(Data entries)
+===+

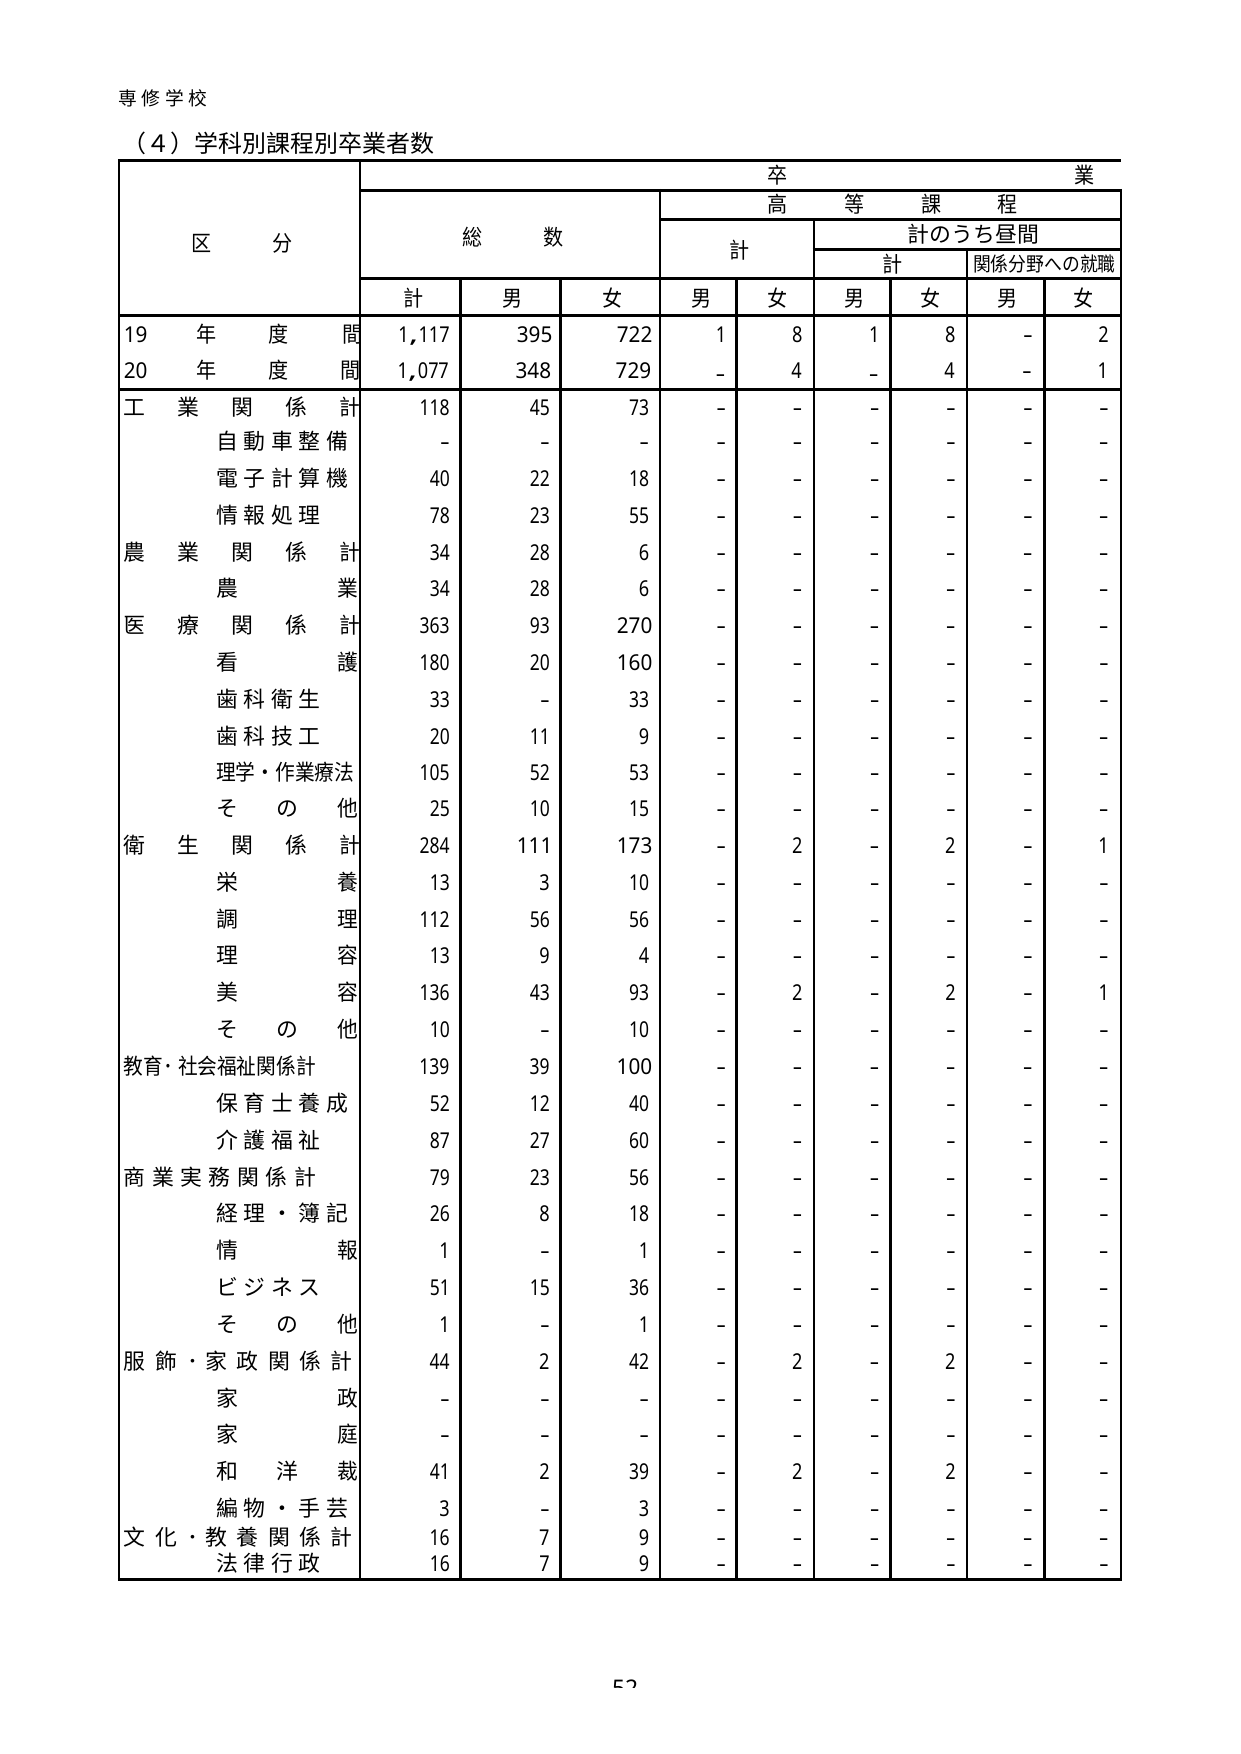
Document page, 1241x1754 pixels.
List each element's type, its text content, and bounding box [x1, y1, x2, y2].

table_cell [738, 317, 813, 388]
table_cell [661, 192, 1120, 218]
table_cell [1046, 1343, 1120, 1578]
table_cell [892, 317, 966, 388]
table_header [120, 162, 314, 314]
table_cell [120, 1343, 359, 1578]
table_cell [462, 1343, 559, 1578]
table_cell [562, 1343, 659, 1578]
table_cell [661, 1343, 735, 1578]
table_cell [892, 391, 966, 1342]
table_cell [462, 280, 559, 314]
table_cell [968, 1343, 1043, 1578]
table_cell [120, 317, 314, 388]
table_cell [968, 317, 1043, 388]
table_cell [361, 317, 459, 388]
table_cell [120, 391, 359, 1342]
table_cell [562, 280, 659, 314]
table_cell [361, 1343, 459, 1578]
text 専 修 学 校 [118, 86, 1240, 111]
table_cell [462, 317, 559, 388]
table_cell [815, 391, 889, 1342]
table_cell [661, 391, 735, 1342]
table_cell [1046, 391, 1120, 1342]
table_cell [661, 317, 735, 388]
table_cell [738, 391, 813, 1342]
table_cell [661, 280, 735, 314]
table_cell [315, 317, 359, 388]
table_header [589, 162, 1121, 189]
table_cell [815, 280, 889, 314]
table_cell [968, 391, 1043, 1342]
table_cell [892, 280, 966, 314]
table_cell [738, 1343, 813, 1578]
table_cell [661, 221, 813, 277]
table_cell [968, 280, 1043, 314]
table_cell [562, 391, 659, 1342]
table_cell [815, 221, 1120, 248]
subtitle （４）学科別課程別卒業者数 [123, 127, 1240, 159]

+===+

* Your assignment *
Please repeat the entries above exactly, leaving out any pictures.

* Answer box *
Document page, 1241x1754 pixels.
List each element's type, its text content, and bounding box [x1, y1, x2, y2].

table_cell [738, 317, 813, 388]
table_cell [661, 192, 1120, 218]
table_cell [1046, 1343, 1120, 1578]
table_cell [892, 317, 966, 388]
table_header [120, 162, 314, 314]
table_cell [120, 1343, 359, 1578]
table_cell [462, 1343, 559, 1578]
table_cell [562, 1343, 659, 1578]
table_cell [661, 1343, 735, 1578]
table_cell [892, 391, 966, 1342]
table_cell [462, 280, 559, 314]
table_cell [968, 1343, 1043, 1578]
table_cell [120, 317, 314, 388]
table_cell [968, 317, 1043, 388]
table_cell [361, 317, 459, 388]
table_cell [120, 391, 359, 1342]
table_cell [562, 280, 659, 314]
table_cell [361, 1343, 459, 1578]
text 専 修 学 校 [118, 86, 1240, 111]
table_cell [462, 317, 559, 388]
table_cell [815, 391, 889, 1342]
table_cell [661, 391, 735, 1342]
table_cell [1046, 391, 1120, 1342]
table_cell [661, 317, 735, 388]
table_cell [738, 391, 813, 1342]
table_cell [661, 280, 735, 314]
table_cell [315, 317, 359, 388]
table_header [589, 162, 1121, 189]
table_cell [815, 280, 889, 314]
table_cell [968, 391, 1043, 1342]
table_cell [892, 280, 966, 314]
table_cell [738, 1343, 813, 1578]
table_cell [661, 221, 813, 277]
table_cell [968, 280, 1043, 314]
table_cell [562, 391, 659, 1342]
table_cell [815, 221, 1120, 248]
subtitle （４）学科別課程別卒業者数 [123, 127, 1240, 159]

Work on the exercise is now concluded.